EXTRAIT DU DOCUMENT:
◆ ◆ ◆ ◆ ◆ ◆ ◆

L’Agence du revenu du Canada accusée de partisanerie

Le gouvernement conservateur se défend catégoriquement d’instrumentaliser l’agence pour servir ses propres intérêts.
Photo: Michaël Monnier Le Devoir Le gouvernement conservateur se défend catégoriquement d’instrumentaliser l’agence pour servir ses propres intérêts.

En pleine période des impôts, l’Agence du revenu du Canada (ARC) fait de la « propagande conservatrice » dans une lettre envoyée aux parents du pays, accuse l’opposition à Ottawa.

L’agence fédérale a acheminé au cours des derniers jours des enveloppes contenant trois pages d’information sur les mesures fiscales mises de l’avant par les conservateurs, dont le fractionnement du revenu et les bonifications au régime de prestation universelle pour la garde d’enfants (PUGE).

« Cette année, le gouvernement du Canada a introduit un certain nombre de réductions d’impôt et de prestations pour les familles, qui aideront à rendre la vie plus abordable », est-il écrit dans la lettre. « Votre famille bénéficiera directement des nouvelles réductions d’impôt et prestations », peut-on aussi y lire.

◆ ◆ ◆ ◆ ◆ ◆ ◆

CONSIGNES:
1 > Répondez à ces questions sur le texte consacré à l'Agence du revenu du Canada :
(a) De quoi l'opposition accuse-t-elle l'ARC dans sa lettre aux parents ?
(b) Combien de pages d'information les enveloppes contenaient-elles ?
(c) Selon la lettre, que feront les réductions d'impôt et les prestations pour les familles ?
2 > Recopiez mot pour mot le passage du texte sur l'Agence du revenu du Canada compris entre « Photo: Michaël Monnier » et « garde d’enfants (PUGE). », inclus.
Les lignes n'ont aucun rôle dans cet exercice.

◆ ◆ ◆ ◆ ◆ ◆ ◆

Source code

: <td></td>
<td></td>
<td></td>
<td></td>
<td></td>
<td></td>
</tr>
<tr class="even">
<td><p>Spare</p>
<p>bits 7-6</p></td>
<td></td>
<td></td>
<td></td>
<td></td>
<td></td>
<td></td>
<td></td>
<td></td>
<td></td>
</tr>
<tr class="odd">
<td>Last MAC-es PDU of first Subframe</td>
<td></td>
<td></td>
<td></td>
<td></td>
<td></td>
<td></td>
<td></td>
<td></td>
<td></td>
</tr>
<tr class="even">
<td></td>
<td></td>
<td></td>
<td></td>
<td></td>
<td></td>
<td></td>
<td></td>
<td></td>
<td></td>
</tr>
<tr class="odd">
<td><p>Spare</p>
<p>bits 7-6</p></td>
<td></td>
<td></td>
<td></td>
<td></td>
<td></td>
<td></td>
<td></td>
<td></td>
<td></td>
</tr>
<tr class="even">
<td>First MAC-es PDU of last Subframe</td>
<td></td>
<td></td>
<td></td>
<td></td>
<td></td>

◆ ◆ ◆ ◆ ◆ ◆ ◆

RÉPONSES PAR CONSIGNE:
1 >
(a) De faire de la « propagande conservatrice ».
(b) Trois pages.
(c) Elles aideront à rendre la vie plus abordable.

2 >
Photo: Michaël Monnier Le Devoir Le gouvernement conservateur se défend catégoriquement d’instrumentaliser l’agence pour servir ses propres intérêts.

En pleine période des impôts, l’Agence du revenu du Canada (ARC) fait de la « propagande conservatrice » dans une lettre envoyée aux parents du pays, accuse l’opposition à Ottawa.

L’agence fédérale a acheminé au cours des derniers jours des enveloppes contenant trois pages d’information sur les mesures fiscales mises de l’avant par les conservateurs, dont le fractionnement du revenu et les bonifications au régime de prestation universelle pour la garde d’enfants (PUGE).